* begin Text excerpt *
C184 2008 1 ASPDAC 最近の更新履歴 Hideo Fujiwara

Localized Random Access Scan: Towards Low Area and Routing Overhead

Yu HU, Xiang FU, Xiaoxin FAN



Key Laboratory of Computer System and Architecture Institute of Computing Technology, CAS

Beijing 100080, CHINA

e-mail: {huyu, fuxiang, fanxiaoxin}@ict.ac.cn

Hideo FUJIWARA



Graduate School of Information Science Nara Institute of Science and Technology (NAIST) 8916-5 Takayama, Ikoma, Nara 630-0192, JAPAN

e-mail: fujiwara@is.naist.jp

Abstract: Conventional random access scan (RAS) designs, although economic in test power dissipation, test application time and test data volume, are expensive in area and routing overhead. In this paper, we present a localized RAS architecture (LRAS) to address this issue. A novel scan cell structure, which has fewer transistors than the multiplexer-type scan cell, is proposed to eliminate the global test enable signal and to localize the row enable and the column enable signals. Experimental results on ISCAS’89 and ITC’99 benchmark circuits demonstrate that LRAS has 54% less area overhead than multiplexer-type scan chain based designs, while significantly outperforms the state-of-the-art RAS scheme in routing overhead.

I. Introduction

Scan design is one of the most widely used design-for-testability (DFT) techniques, which reduces the complexity of automatic test pattern generation (ATPG) for sequential circuits. However, scan design faces the challenges of long test application time and high test power dissipation because of its serial shifting nature. To cope with these problems, various approaches have been proposed, such as scan structure alteration, test data compression and blocking logic insertion. Among these approaches, random access scan (RAS) designs [1]-[9] have been proved capable of simultaneously reducing test time, test data volume and test power.

RAS was firstly proposed by Ando [1] and then applied in Amdahl 580 by Wagner [2] and in Fujitsu VP-2000 by Ito [3]. Unlike scan chain design that test data are serially shifted in and out of scan chains, RAS is similar to the random access memory (RAM) design that each memory element can be randomly and uniquely addressed. In RAS, only one scan flip-flop is toggled at any clock cycle of loading test stimuli, thus test power dissipation is drastically reduced. To reduce test application time and test data volume, test vector ordering and X-identification techniques [4][5], compression/scan co-design approach (CSCD) [5], and deterministic scan reseeding [7] method were proposed.
* end Text excerpt *
## [Written task]
Write the next part of the random access scan paper, picking up right after its last sentence.
* begin Dataset records *
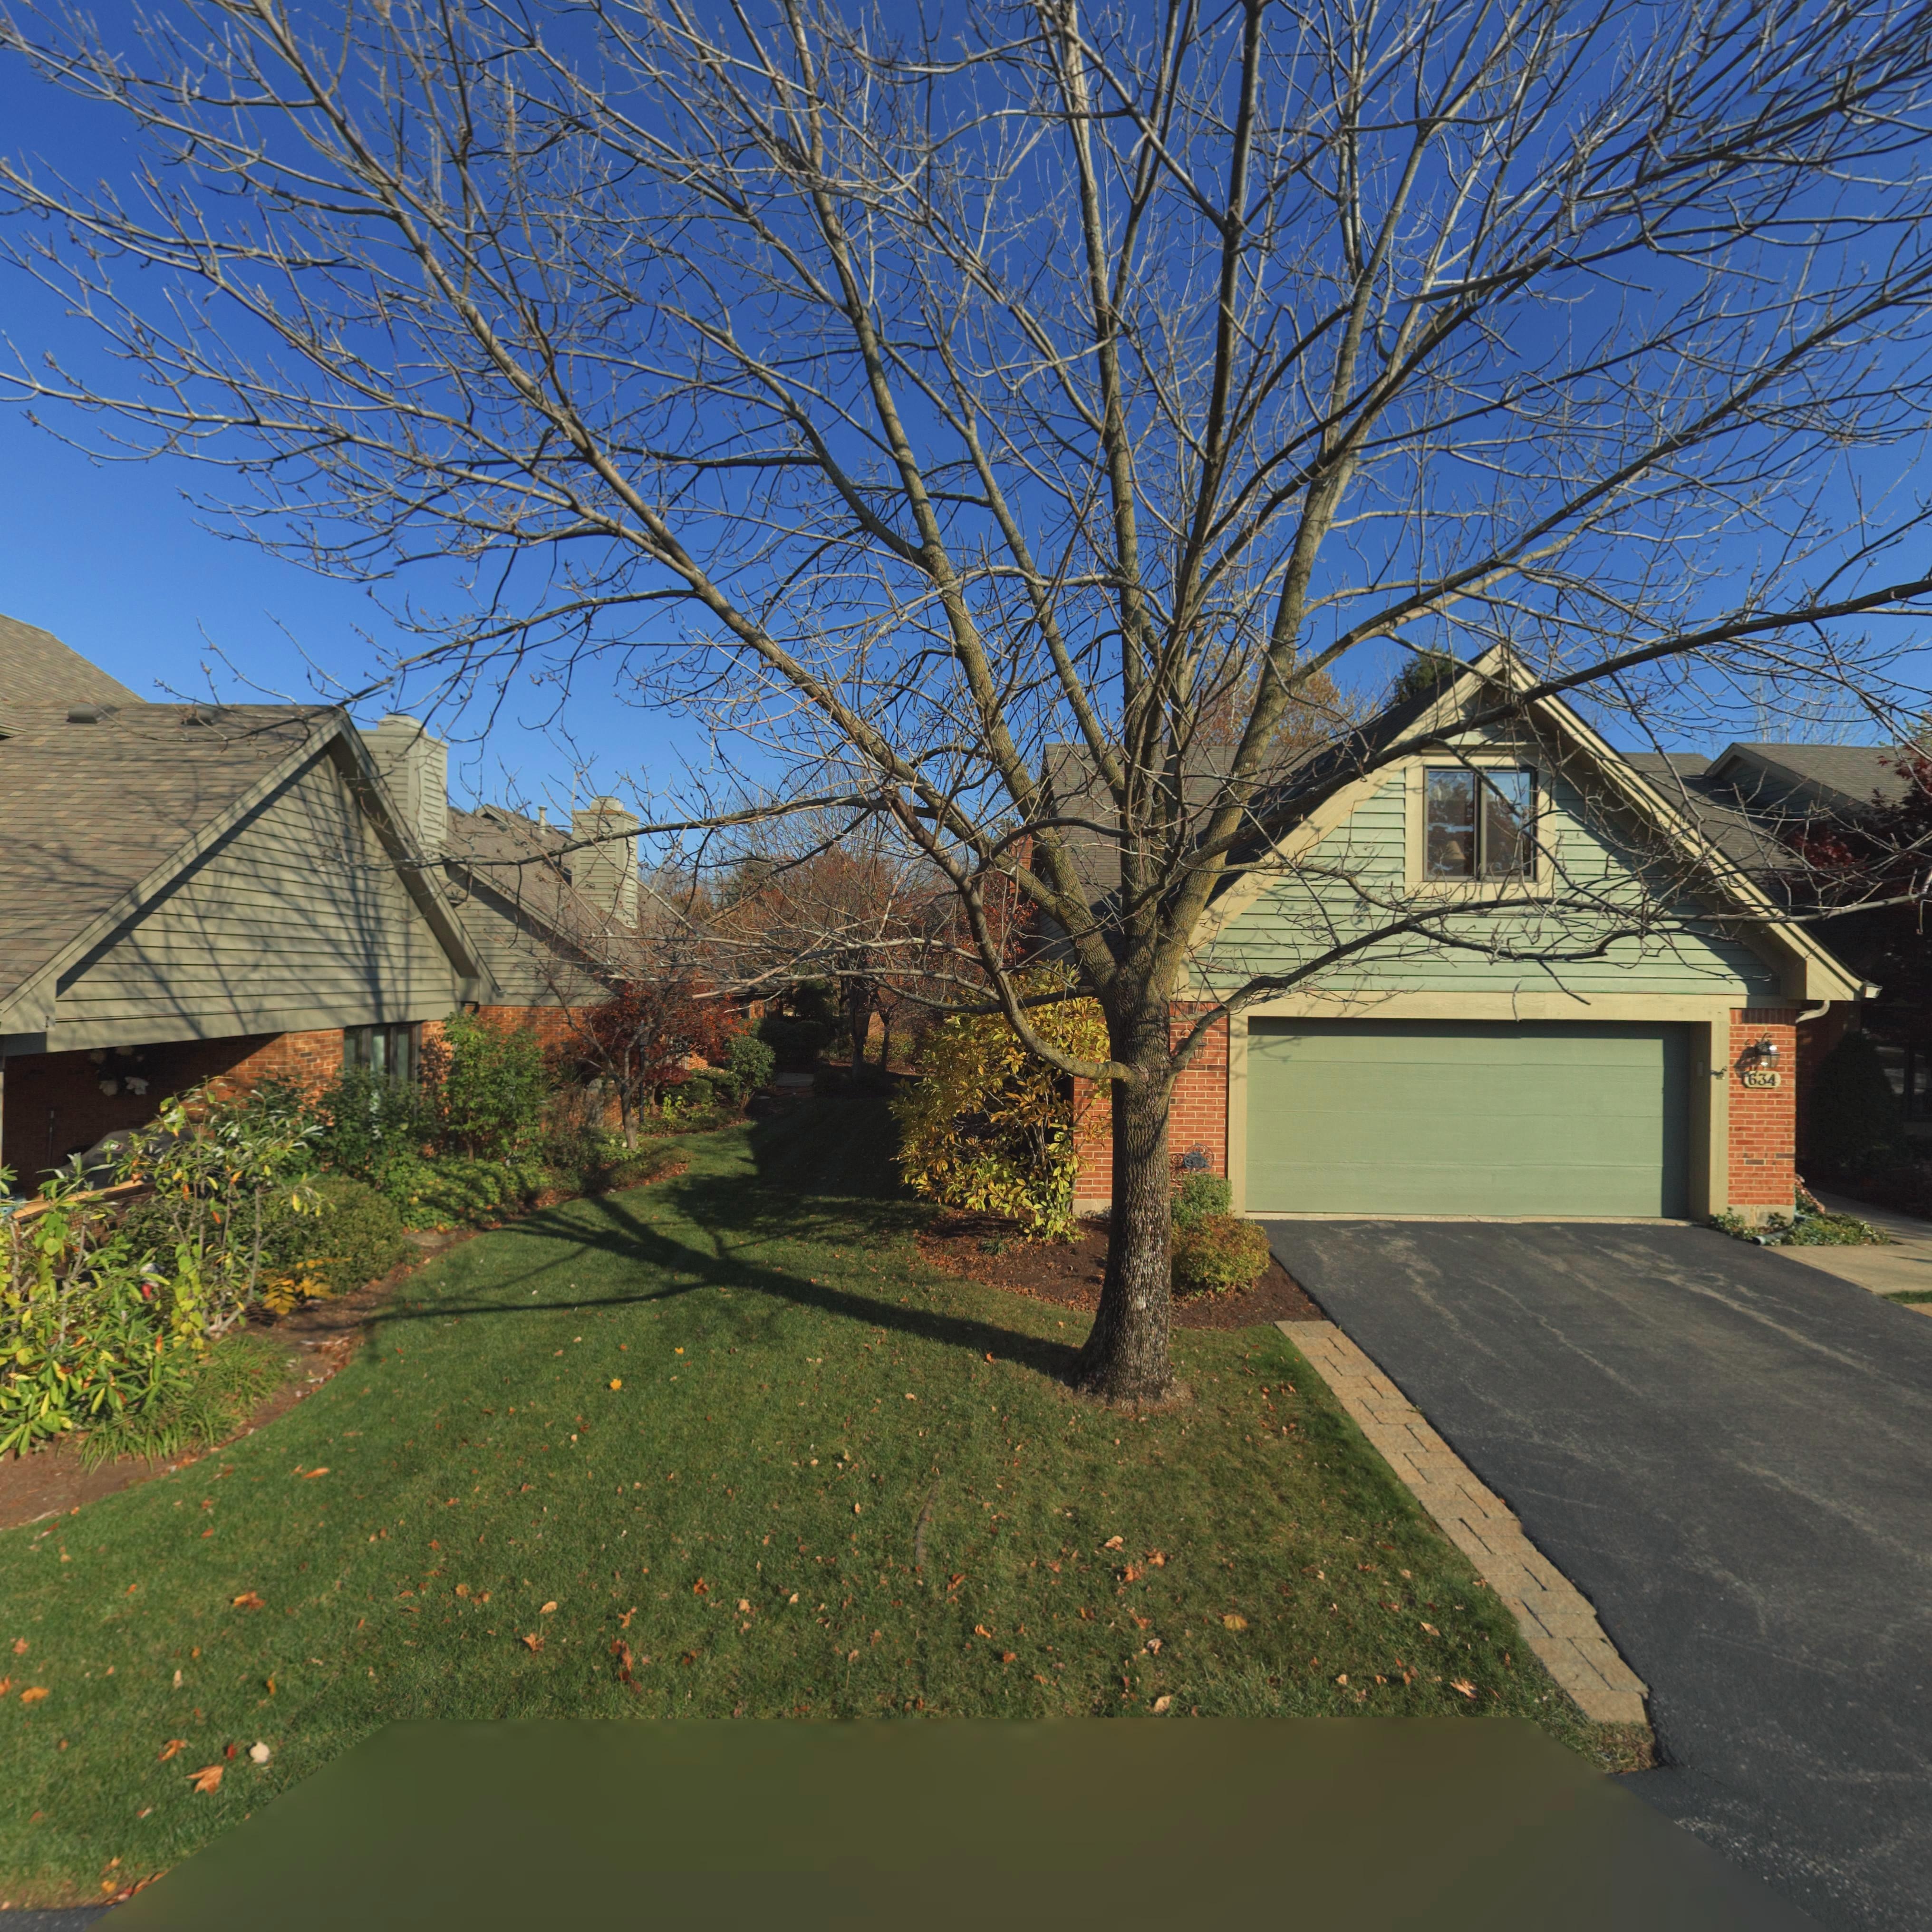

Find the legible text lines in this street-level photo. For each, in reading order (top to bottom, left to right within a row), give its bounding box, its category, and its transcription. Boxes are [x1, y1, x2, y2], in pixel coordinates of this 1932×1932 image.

[1747, 1072, 1778, 1087] StreetNumber: 634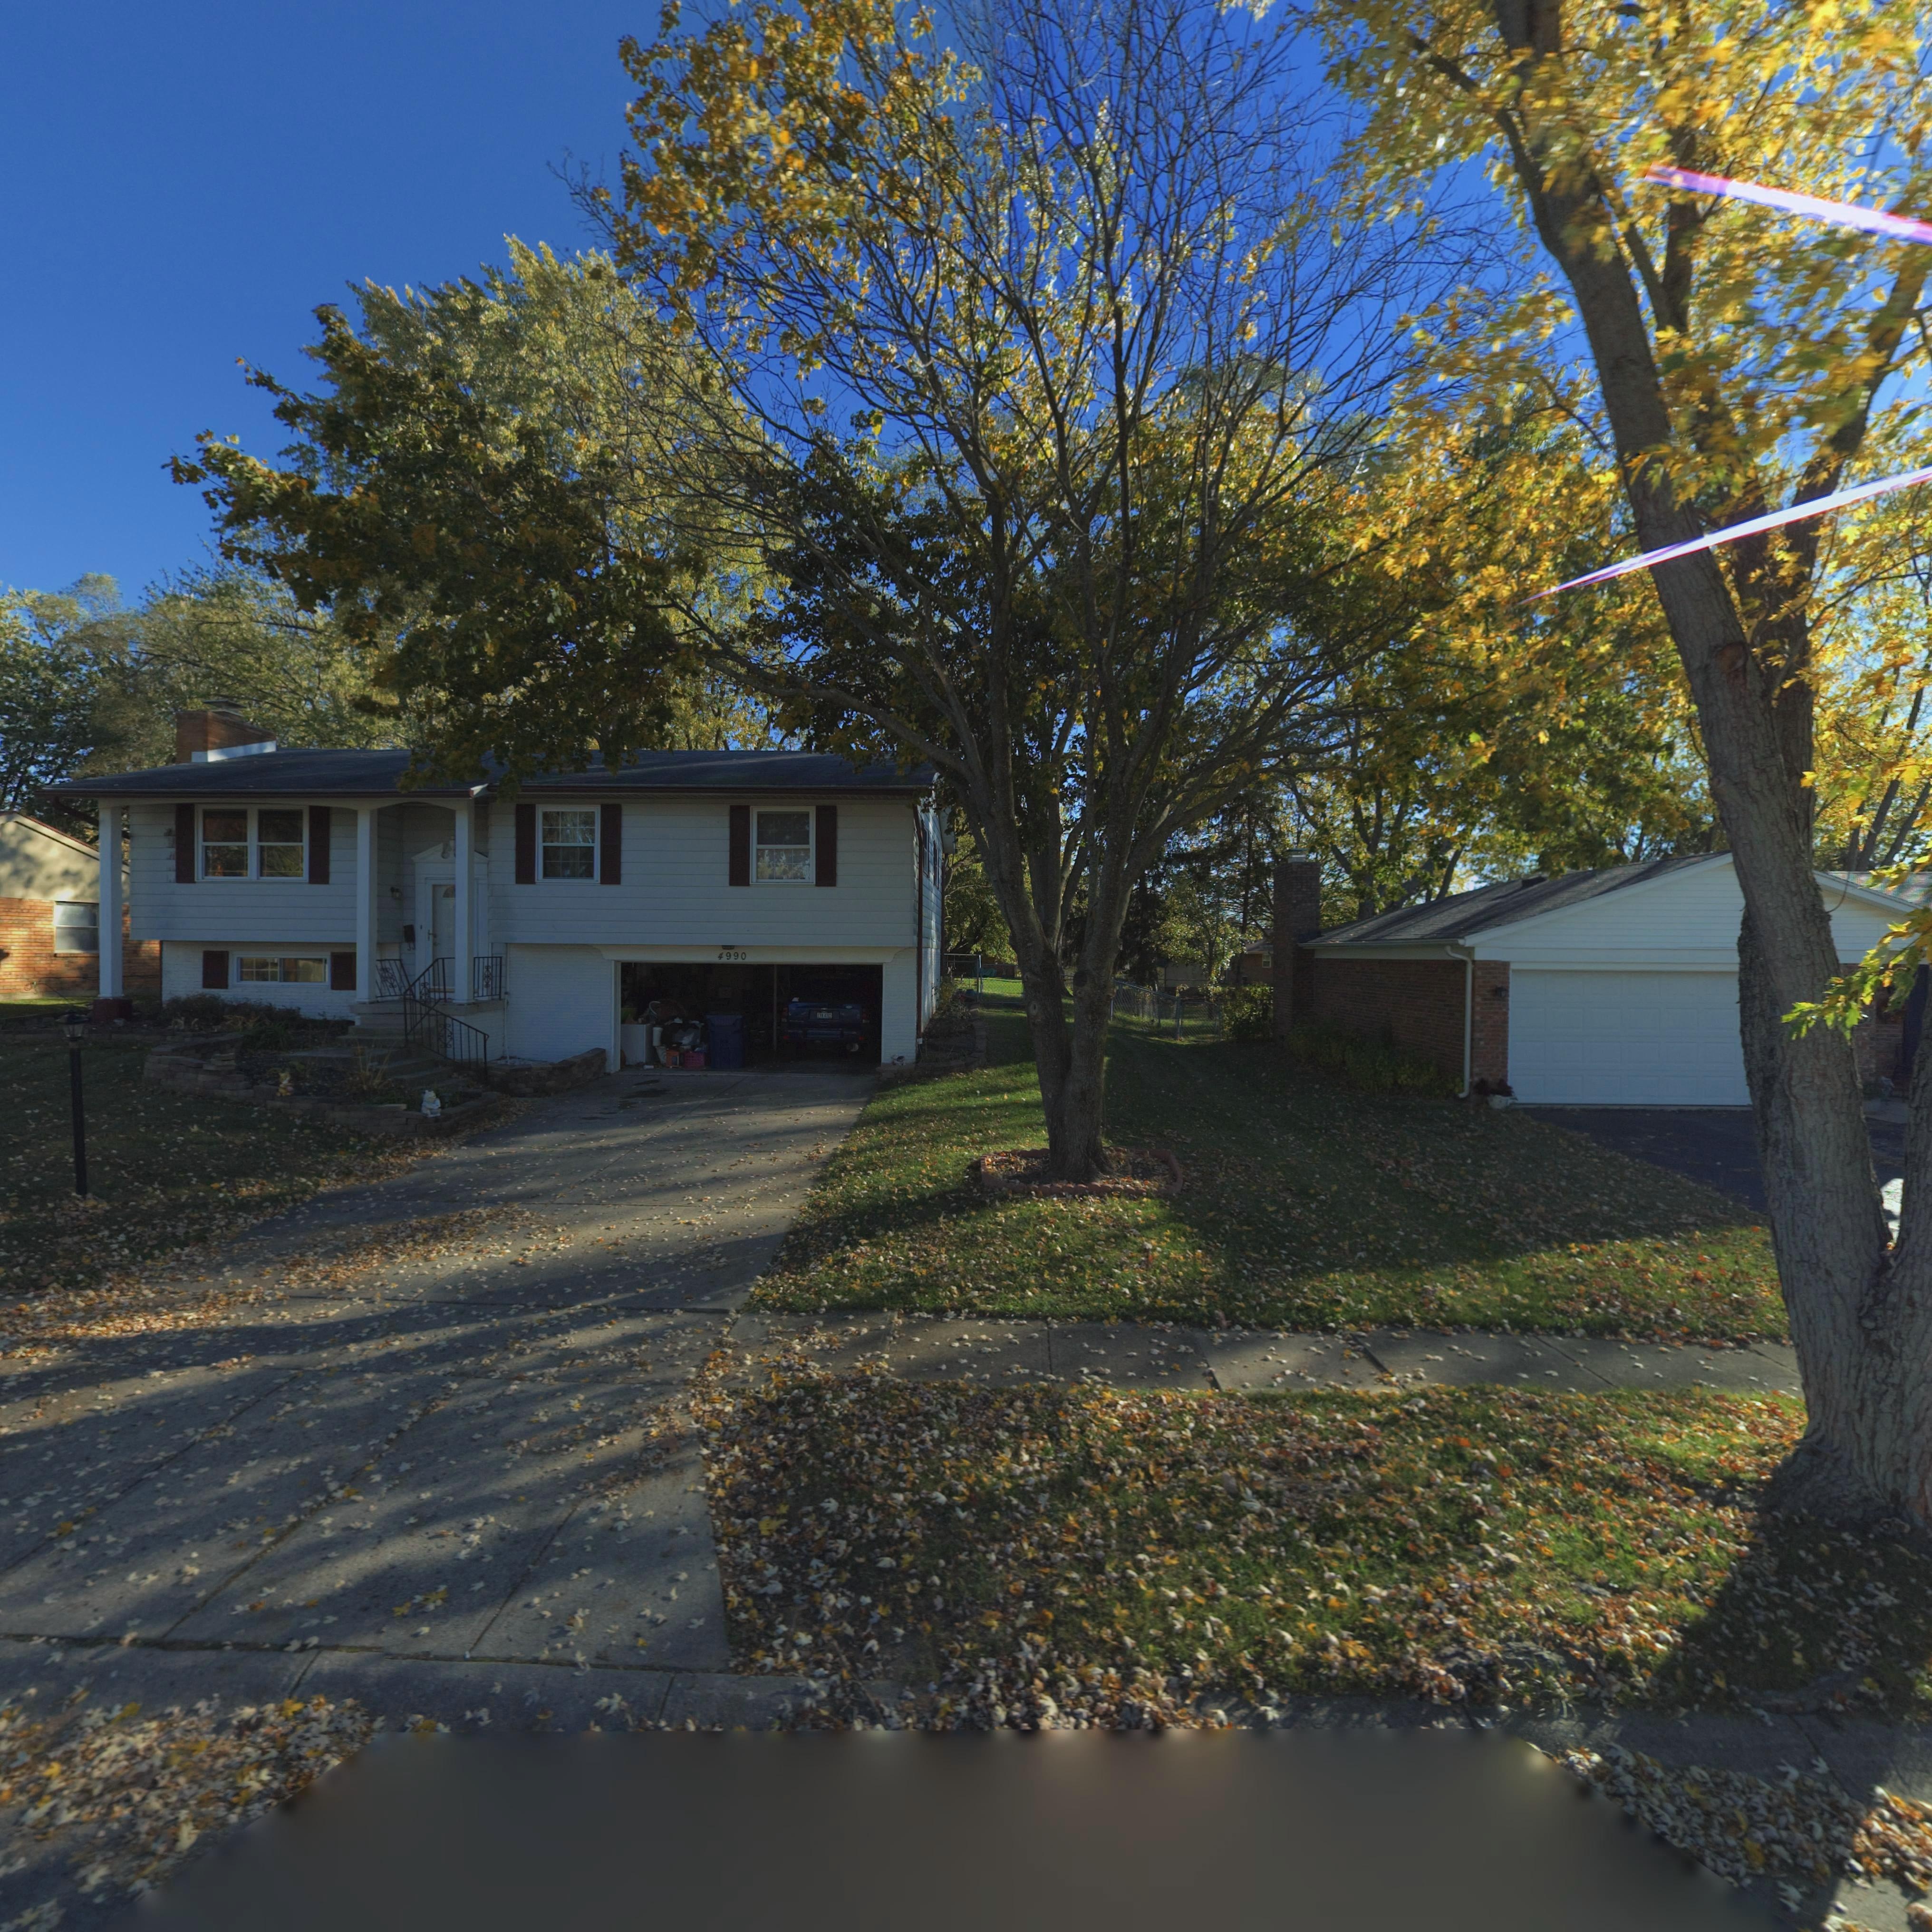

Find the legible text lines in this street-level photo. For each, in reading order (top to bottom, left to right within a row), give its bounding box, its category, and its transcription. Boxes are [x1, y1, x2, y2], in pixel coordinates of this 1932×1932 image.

[717, 951, 746, 960] StreetNumber: 4990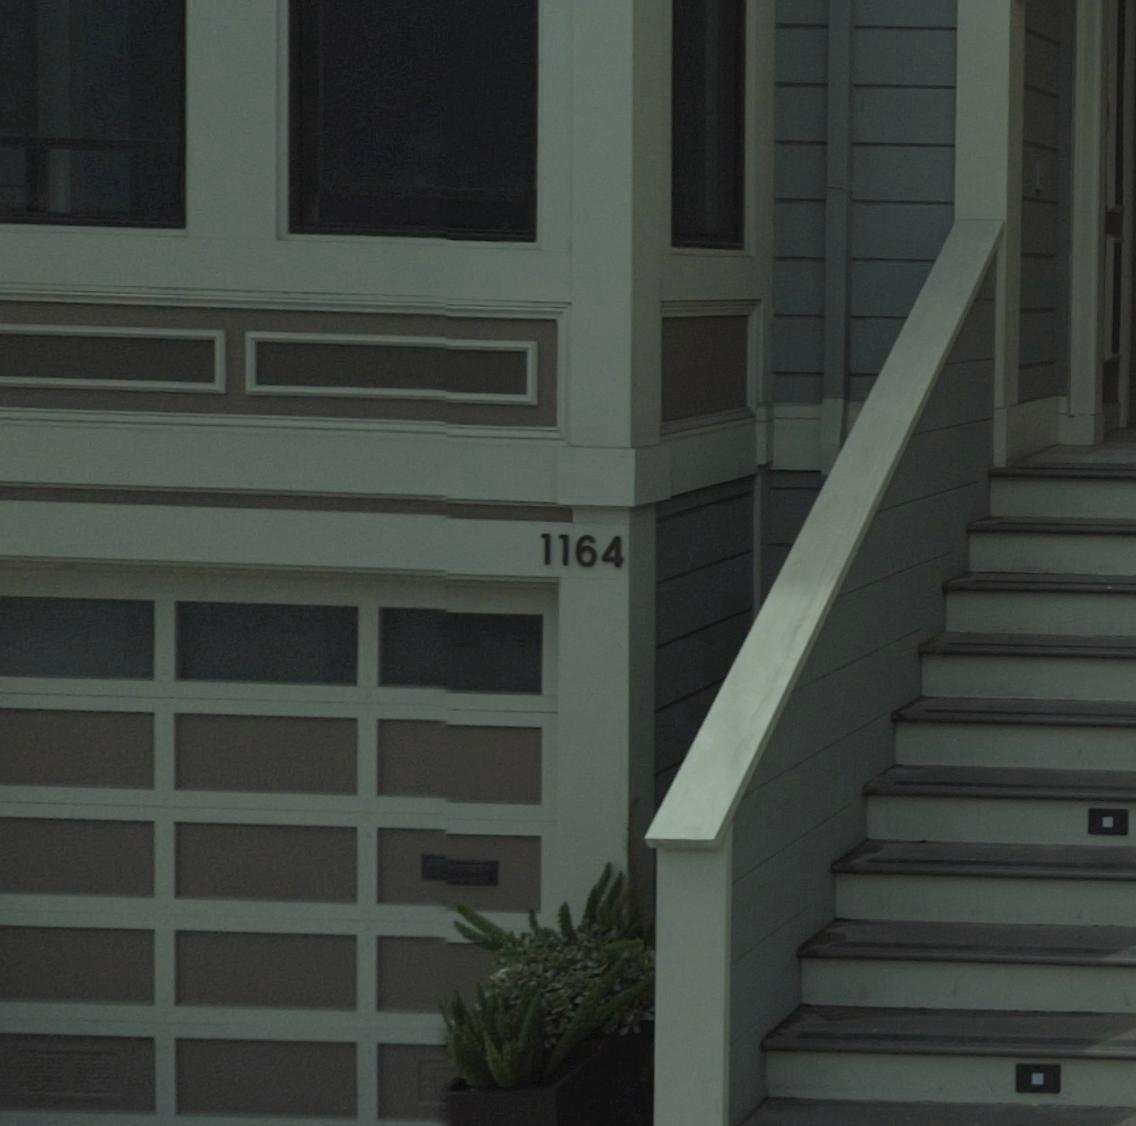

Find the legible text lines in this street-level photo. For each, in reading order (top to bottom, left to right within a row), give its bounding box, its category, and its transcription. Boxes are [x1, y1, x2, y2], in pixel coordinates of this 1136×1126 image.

[537, 531, 627, 572] StreetNumber: 1164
* end Dataset records *
## [Answer for the task]
Although RAS designs are economic in test application time, test data volume and test power dissipation, their

hardware overhead, especially routing overhead, are prohibitively high. Contrary to the regular structure of RAM, scan flip-flops of RAS are randomly distributed all over the circuit, hence row-enable signals and column-enable signals, which can be short word lines and bit lines in RAM, now become long global wires in RAS.

To cope with the routing overhead of RAS, two approaches were proposed recently. Progressive random access scan (PRAS) [8] utilized a structure similar to static random access memory (SRAM), which helped to achieve smaller area overhead and routing overhead than the structure of their previous work [4]. Authors of [9] designed a toggle scan flip-flop structure (Toggle RAS for short) that could eliminate two global signals “Scan-In” and “Scan-Enable” that were used in the conventional RAS structure, thereafter reduced the routing overhead. However, no experimental results were given by [9] to show routing overhead of Toggle RAS.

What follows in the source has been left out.